You can't get to 100% reliability. You just have to choose how many nines you want. Why should this be any different?
Not in a multi-core setting. When you do a floating point reduce operation the order in which you reduce your floating point numbers matters, but this order is not necessarily deterministic.
Let's say you have some floating point numbers, like...
float A = 42.90F;
float B = 00.01F;
float C = /* ... */;
float D = /* ... */;
In fact, if you do (A + B + B + B ...) very much, then you will wind up exacerbating the problem --- it can be a source of bugs if you repeatedly increment a counter by small floating point values. For example:
const int Iterations = 10;
for ( int i = 0; i < Iterations; ++i )
A += B;
printf( "%2.4f\n", A );
Astute readers probably would note that 00.01F can't be exactly represented in base 2, and wonder whether something like 00.0125F would still suffer from this problem. Alas, yes:
A = 42.9000F
B = 00.0125F
8 iterations == 43.0000
80 iterations == 43.9001
800 iterations == 52.9006
8000 iterations == 142.8820 /* we would expect 142.9 */
float A1 = 42.9000F;
float B1 = 00.0125F;
float A2 = 42.9000F;
float B2 = 00.0125F;
const int Iterations = 4000;
for ( int i = 0; i < Iterations; ++i )
A1 += B1;
A2 += B2;
float A = A1 + A2 - 42.9000F;
printf( "%2.4f\n", A );
You may be tempted to try various things to get around this fact... for example, what about counting from zero rather than from 42.9000? (Answer: the error can be even worse, which is a topic worthy of its own separate post) ... but you will quickly discover that this is a fundamental issue. The order of operations matters.

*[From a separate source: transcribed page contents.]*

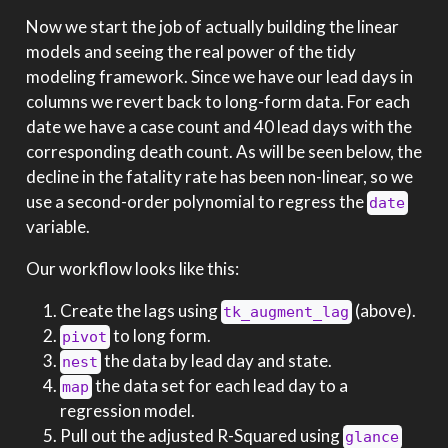
Now we start the job of actually building the linear
models and seeing the real power of the tidy
modeling framework. Since we have our lead days in
columns we revert back to long-form data. For each
date we have a case count and 40 lead days with the
corresponding death count. As will be seen below, the
decline in the fatality rate has been non-linear, so we
use a second-order polynomial to regress the
date
variable.
Our workflow looks like this:
Create the lags using
(above).
tk_augment_lag
to long form.
pivot
the data by lead day and state.
nest
the data set for each lead day to a
map
regression model.
Pull out the adjusted R-Squared using
glance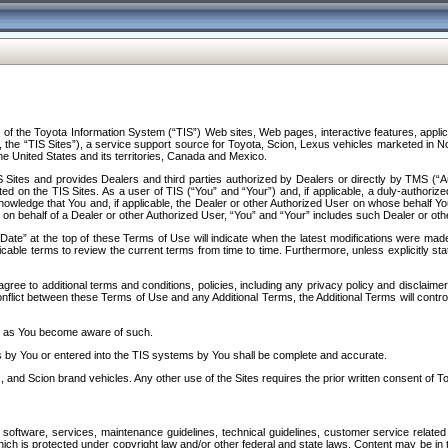
f the Toyota Information System (“TIS”) Web sites, Web pages, interactive features, applica
y, the “TIS Sites”), a service support source for Toyota, Scion, Lexus vehicles marketed i
e United States and its territories, Canada and Mexico.
Sites and provides Dealers and third parties authorized by Dealers or directly by TMS (“A
d on the TIS Sites. As a user of TIS (“You” and “Your”) and, if applicable, a duly-authoriz
ledge that You and, if applicable, the Dealer or other Authorized User on whose behalf You 
 on behalf of a Dealer or other Authorized User, “You” and “Your” includes such Dealer or oth
” at the top of these Terms of Use will indicate when the latest modifications were made. 
icable terms to review the current terms from time to time. Furthermore, unless explicitly s
gree to additional terms and conditions, policies, including any privacy policy and disclaimer
nflict between these Terms of Use and any Additional Terms, the Additional Terms will control
on as You become aware of such.
es by You or entered into the TIS systems by You shall be complete and accurate.
 and Scion brand vehicles. Any other use of the Sites requires the prior written consent of T
oftware, services, maintenance guidelines, technical guidelines, customer service related 
f which is protected under copyright law and/or other federal and state laws. Content may be i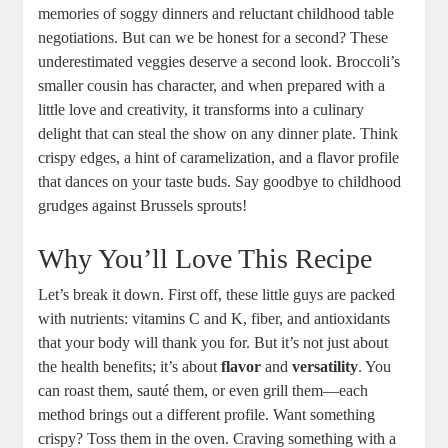
memories of soggy dinners and reluctant childhood table
negotiations. But can we be honest for a second? These
underestimated veggies deserve a second look. Broccoli’s
smaller cousin has character, and when prepared with a
little love and creativity, it transforms into a culinary
delight that can steal the show on any dinner plate. Think
crispy edges, a hint of caramelization, and a flavor profile
that dances on your taste buds. Say goodbye to childhood
grudges against Brussels sprouts!
Why You’ll Love This Recipe
Let’s break it down. First off, these little guys are packed
with nutrients: vitamins C and K, fiber, and antioxidants
that your body will thank you for. But it’s not just about
the health benefits; it’s about
flavor
and
versatility
. You
can roast them, sauté them, or even grill them—each
method brings out a different profile. Want something
crispy? Toss them in the oven. Craving something with a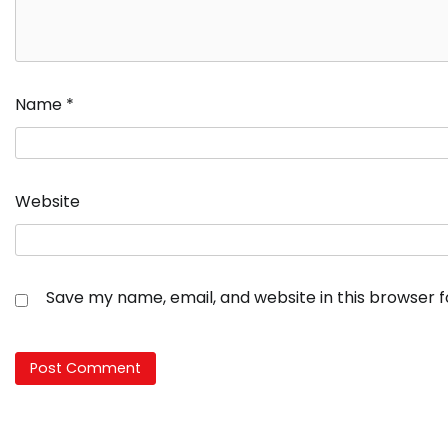
Name
*
Website
Save my name, email, and website in this browser 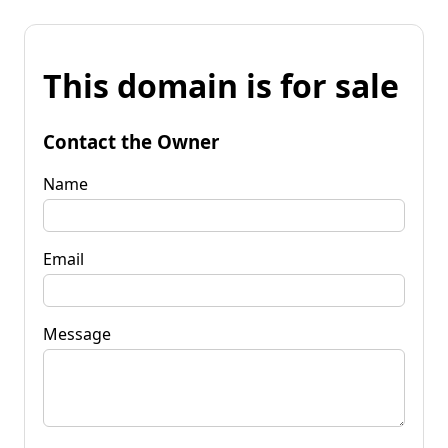
This domain is for sale
Contact the Owner
Name
Email
Message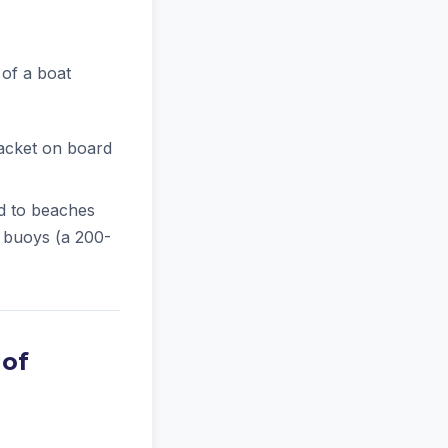
 of a boat
jacket on board
d to beaches
 buoys (a 200-
 of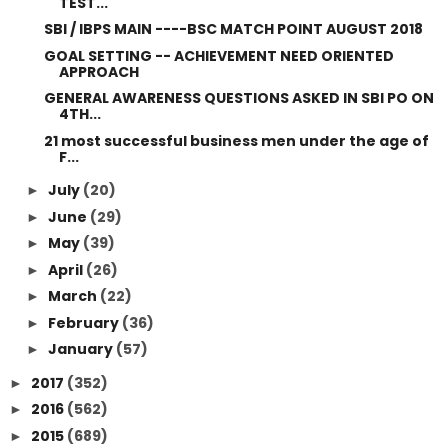
TEST...
SBI / IBPS MAIN ----BSC MATCH POINT AUGUST 2018
GOAL SETTING -- ACHIEVEMENT NEED ORIENTED
APPROACH
GENERAL AWARENESS QUESTIONS ASKED IN SBI PO ON
4TH...
21 most successful business men under the age of
F...
July
(20)
►
June
(29)
►
May
(39)
►
April
(26)
►
March
(22)
►
February
(36)
►
January
(57)
►
2017
(352)
►
2016
(562)
►
2015
(689)
►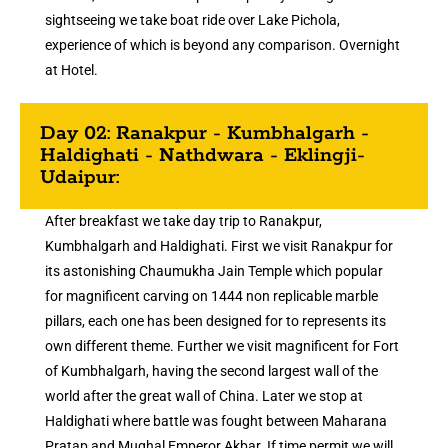
sightseeing we take boat ride over Lake Pichola,
experience of which is beyond any comparison. Overnight
at Hotel.
Day 02: Ranakpur - Kumbhalgarh -
Haldighati - Nathdwara - Eklingji-
Udaipur:
After breakfast we take day trip to Ranakpur,
Kumbhalgarh and Haldighati. First we visit Ranakpur for
its astonishing Chaumukha Jain Temple which popular
for magnificent carving on 1444 non replicable marble
pillars, each one has been designed for to represents its
own different theme. Further we visit magnificent for Fort
of Kumbhalgarh, having the second largest wall of the
world after the great wall of China. Later we stop at
Haldighati where battle was fought between Maharana
Pratap and Mughal Emperor Akbar. If time permit we will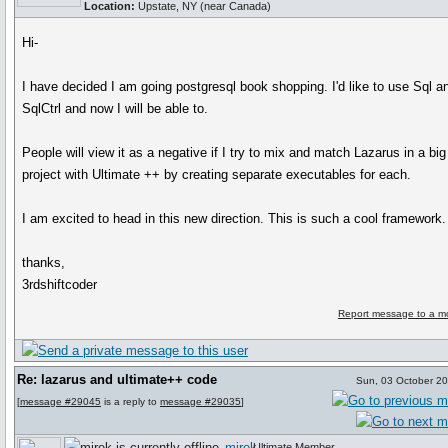
Location:
Upstate, NY (near Canada)
Hi-
I have decided I am going postgresql book shopping. I'd like to use Sql a
SqlCtrl and now I will be able to.
People will view it as a negative if I try to mix and match Lazarus in a big
project with Ultimate ++ by creating separate executables for each.
I am excited to head in this new direction. This is such a cool framework.
thanks,
3rdshiftcoder
Report message to a m
Re: lazarus and ultimate++ code
Sun, 03 October 2
[
message #29045
is a reply to
message #29035
]
mirek
Ultimate Member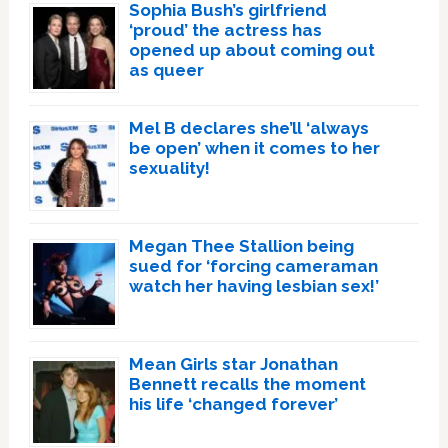
Sophia Bush’s girlfriend
‘proud’ the actress has
opened up about coming out
as queer
Mel B declares she’ll ‘always
be open’ when it comes to her
sexuality!
Megan Thee Stallion being
sued for ‘forcing cameraman
watch her having lesbian sex!’
Mean Girls star Jonathan
Bennett recalls the moment
his life ‘changed forever’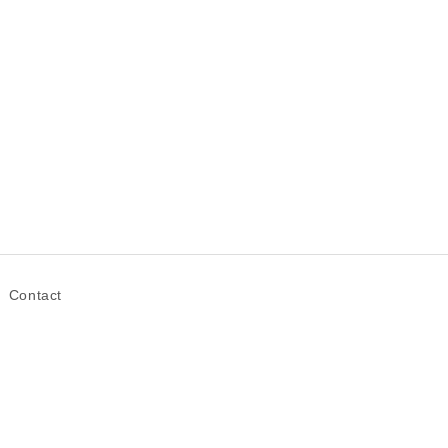
Contact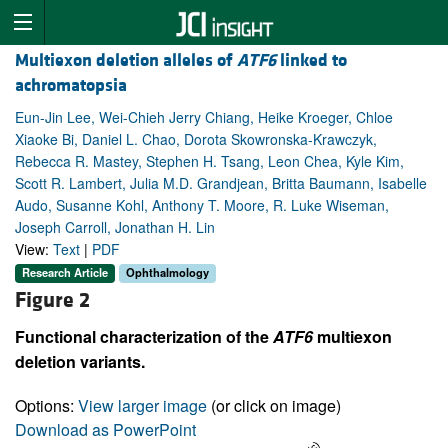
Multiexon deletion alleles of
ATF6
linked to
achromatopsia
Eun-Jin Lee, Wei-Chieh Jerry Chiang, Heike Kroeger, Chloe
Xiaoke Bi, Daniel L. Chao, Dorota Skowronska-Krawczyk,
Rebecca R. Mastey, Stephen H. Tsang, Leon Chea, Kyle Kim,
Scott R. Lambert, Julia M.D. Grandjean, Britta Baumann, Isabelle
Audo, Susanne Kohl, Anthony T. Moore, R. Luke Wiseman,
Joseph Carroll, Jonathan H. Lin
View:
Text
|
PDF
Research Article
Ophthalmology
Figure 2
Functional characterization of the
ATF6
multiexon
deletion variants.
Options:
View larger image
(or click on image)
Download as PowerPoint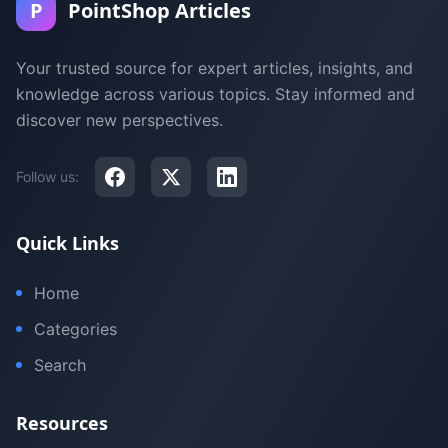
P
PointShop Articles
Your trusted source for expert articles, insights, and
knowledge across various topics. Stay informed and
discover new perspectives.
Follow us:
Quick Links
Home
Categories
Search
Resources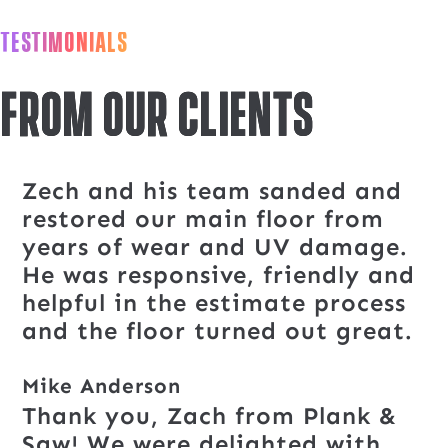
TESTIMONIALS
From our clients
Zech and his team sanded and
restored our main floor from
years of wear and UV damage.
He was responsive, friendly and
helpful in the estimate process
and the floor turned out great.
Mike Anderson
Thank you, Zach from Plank &
Saw! We were delighted with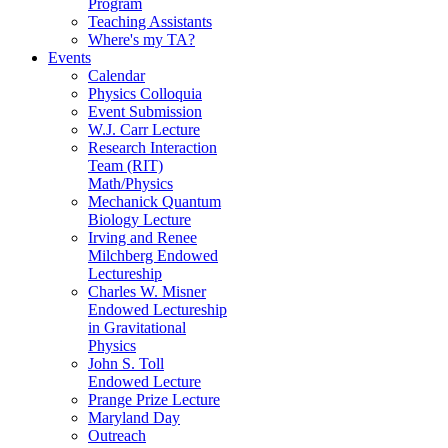
Program
Teaching Assistants
Where's my TA?
Events
Calendar
Physics Colloquia
Event Submission
W.J. Carr Lecture
Research Interaction
Team (RIT)
Math/Physics
Mechanick Quantum
Biology Lecture
Irving and Renee
Milchberg Endowed
Lectureship
Charles W. Misner
Endowed Lectureship
in Gravitational
Physics
John S. Toll
Endowed Lecture
Prange Prize Lecture
Maryland Day
Outreach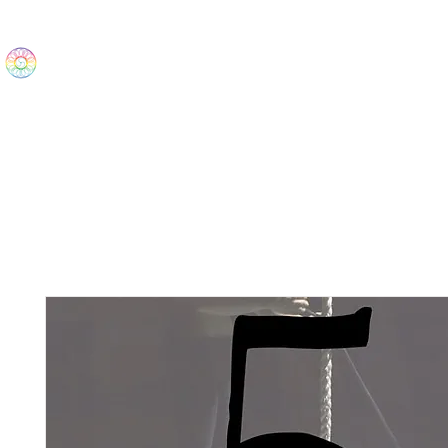
The Wonders
Home
Best Sellers
eBooks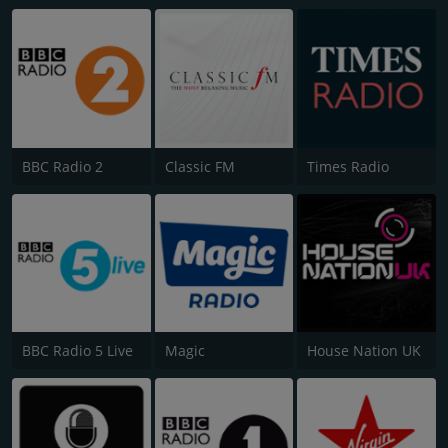
BBC Radio 2
Classic FM
Times Radio
BBC Radio 5 Live
Magic
House Nation UK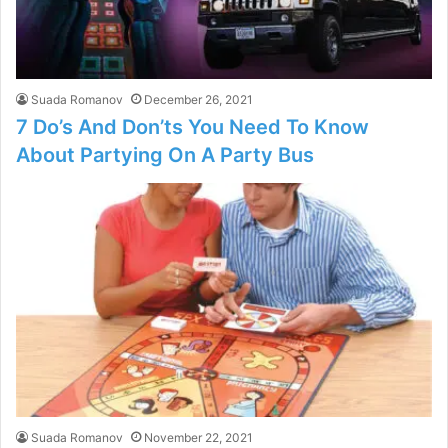
Suada Romanov
December 26, 2021
7 Do’s And Don’ts You Need To Know
About Partying On A Party Bus
Suada Romanov
November 22, 2021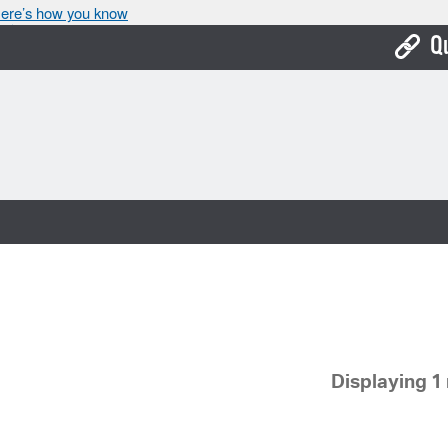
ere’s how you know
Q
Bo
Ca
Cit
Con
De
Fo
Mu
Displaying 1 
Ope
Pay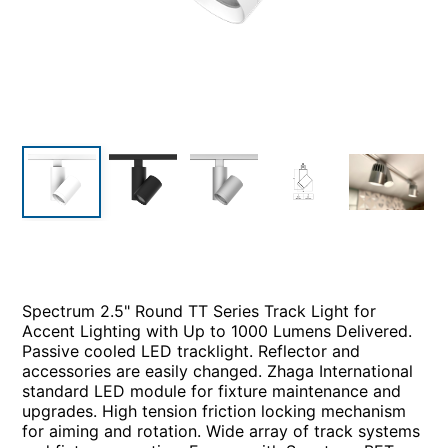
Spectrum 2.5" Round TT Series Track Light for
Accent Lighting with Up to 1000 Lumens Delivered.
Passive cooled LED tracklight. Reflector and
accessories are easily changed. Zhaga International
standard LED module for fixture maintenance and
upgrades. High tension friction locking mechanism
for aiming and rotation. Wide array of track systems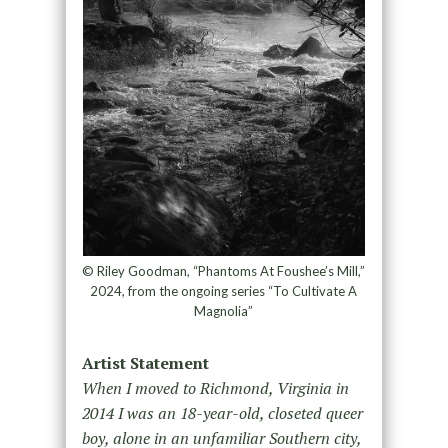
© Riley Goodman, “Phantoms At Foushee’s Mill,”
2024, from the ongoing series “To Cultivate A
Magnolia”
Artist Statement
When I moved to Richmond, Virginia in
2014 I was an 18-year-old, closeted queer
boy, alone in an unfamiliar Southern city,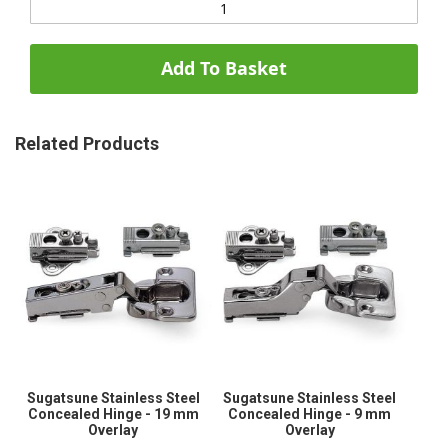
Add To Basket
Related Products
Sugatsune Stainless Steel
Sugatsune Stainless Steel
Concealed Hinge - 19 mm
Concealed Hinge - 9 mm
Overlay
Overlay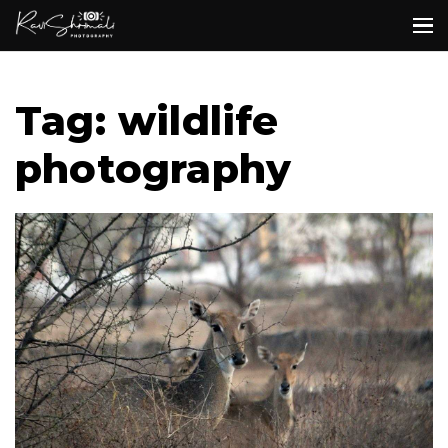
Tag: wildlife
photography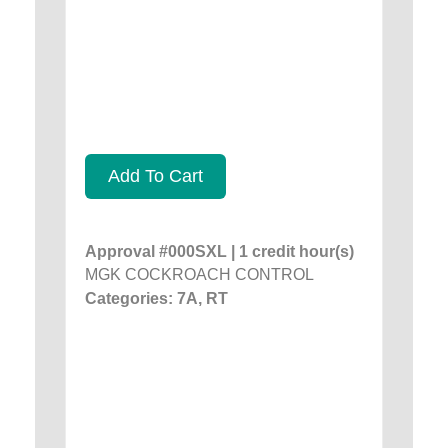
Add To Cart
Approval #000SXL | 1 credit hour(s)
MGK COCKROACH CONTROL
Categories: 7A, RT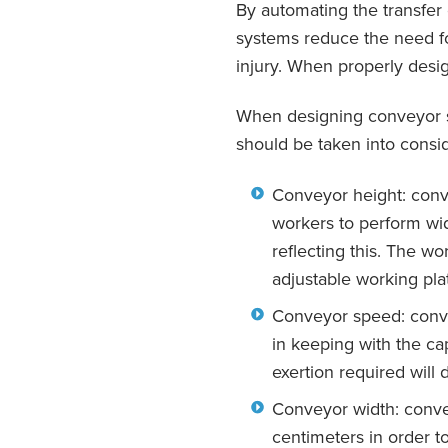
By automating the transfer
systems reduce the need for
injury. When properly desi
When designing conveyor sy
should be taken into consid
Conveyor height: conve
workers to perform wi
reflecting this. The wo
adjustable working pla
Conveyor speed: conve
in keeping with the ca
exertion required will 
Conveyor width: conve
centimeters in order t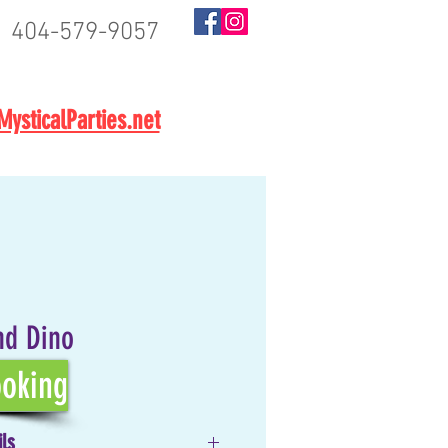
404-579-9057
BOOK NOW
ysticalParties.net
nd Dino
oking
ils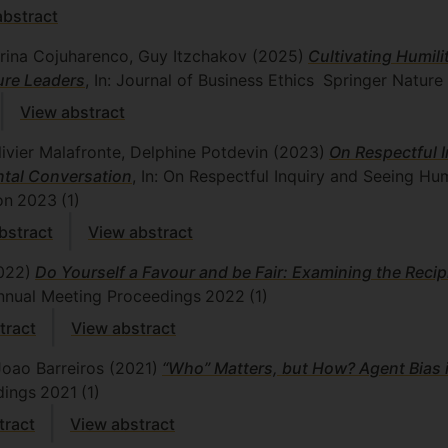
abstract
Irina Cojuharenco, Guy Itzchakov
(2025)
Cultivating Humili
ure Leaders
, In: Journal of Business Ethics
Springer Nature
View abstract
Olivier Malafronte, Delphine Potdevin
(2023)
On Respectful 
tal Conversation
, In: On Respectful Inquiry and Seeing H
on
2023
(1)
stract
View abstract
022)
Do Yourself a Favour and be Fair: Examining the Reci
nnual Meeting Proceedings
2022
(1)
tract
View abstract
Joao Barreiros
(2021)
“Who” Matters, but How? Agent Bias 
dings
2021
(1)
tract
View abstract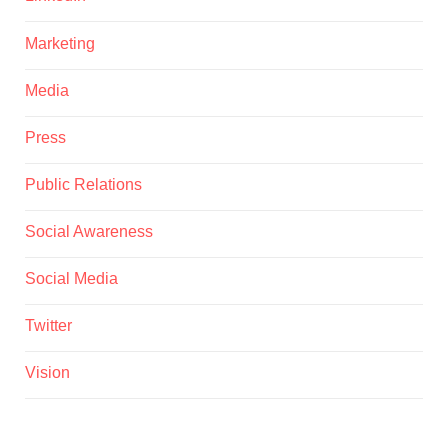
Marketing
Media
Press
Public Relations
Social Awareness
Social Media
Twitter
Vision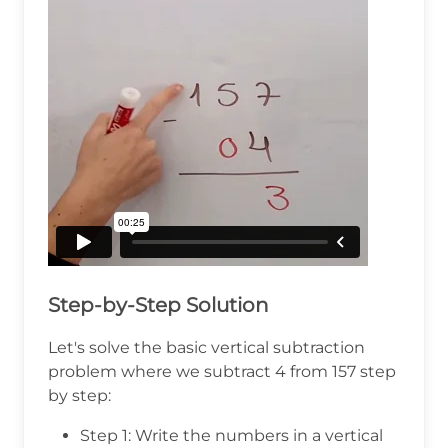
Step-by-Step Solution
Let's solve the basic vertical subtraction
problem where we subtract 4 from 157 step
by step:
Step 1: Write the numbers in a vertical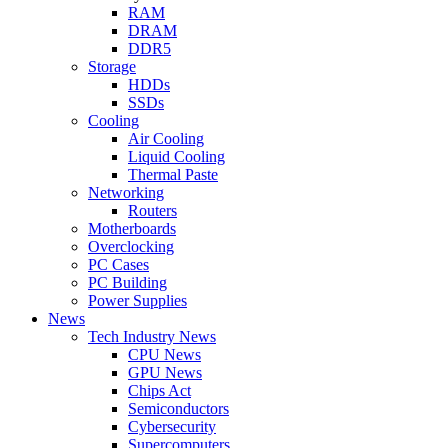
RAM
DRAM
DDR5
Storage
HDDs
SSDs
Cooling
Air Cooling
Liquid Cooling
Thermal Paste
Networking
Routers
Motherboards
Overclocking
PC Cases
PC Building
Power Supplies
News
Tech Industry News
CPU News
GPU News
Chips Act
Semiconductors
Cybersecurity
Supercomputers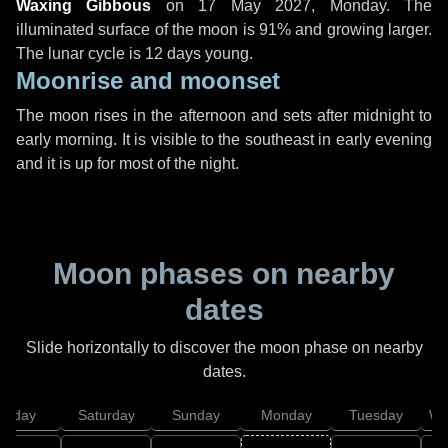
Waxing Gibbous
on
17 May 2027, Monday
. The
illuminated surface of the moon is 91% and growing larger.
The lunar cycle is 12 days young.
Moonrise and moonset
The moon rises in the afternoon and sets after midnight to
early morning. It is visible to the southeast in early evening
and it is up for most of the night.
Moon phases on nearby
dates
Slide horizontally to discover the moon phase on nearby
dates.
Friday
Saturday
Sunday
Monday
Tuesday
We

Also, if you do some kind of map-reduce style work distribution where different nodes perform same operations on different data, it pays off to use a deterministic (pseudo-)random algorithm for work distribution, so that your results can be reproduced.
There is no such thing as a "floating point reduce operation". You can do a reduction using a floating point calculation as your joining operation, but even in that case, each individual operation is still deterministic. Moreover, a classical reduce is also deterministic, being a fold in one direction or other based on the associativity of the joining operation. The non-determinism comes only from your choice to specify the behaviour of your "parallel reduce" function in a non-deterministic way, and if you do that without understanding the consequences that's hardly floating point's fault.
The MPI standard does not require that reductions use deterministic associativity for the same number of processes (independent of the physical network topology), but they do suggest that it is desirable and (AFAIK) most implementations are deterministic on the same number of processes.
There are also plenty of existing models where accuracy is ultimately assured, but not always maintained internally. Branch prediction, for example. The computer guesses which way the branch will go! This can give a big speed boost depending on the workload and the predictor, and the computer assures accuracy by fact-checking the guess down the line.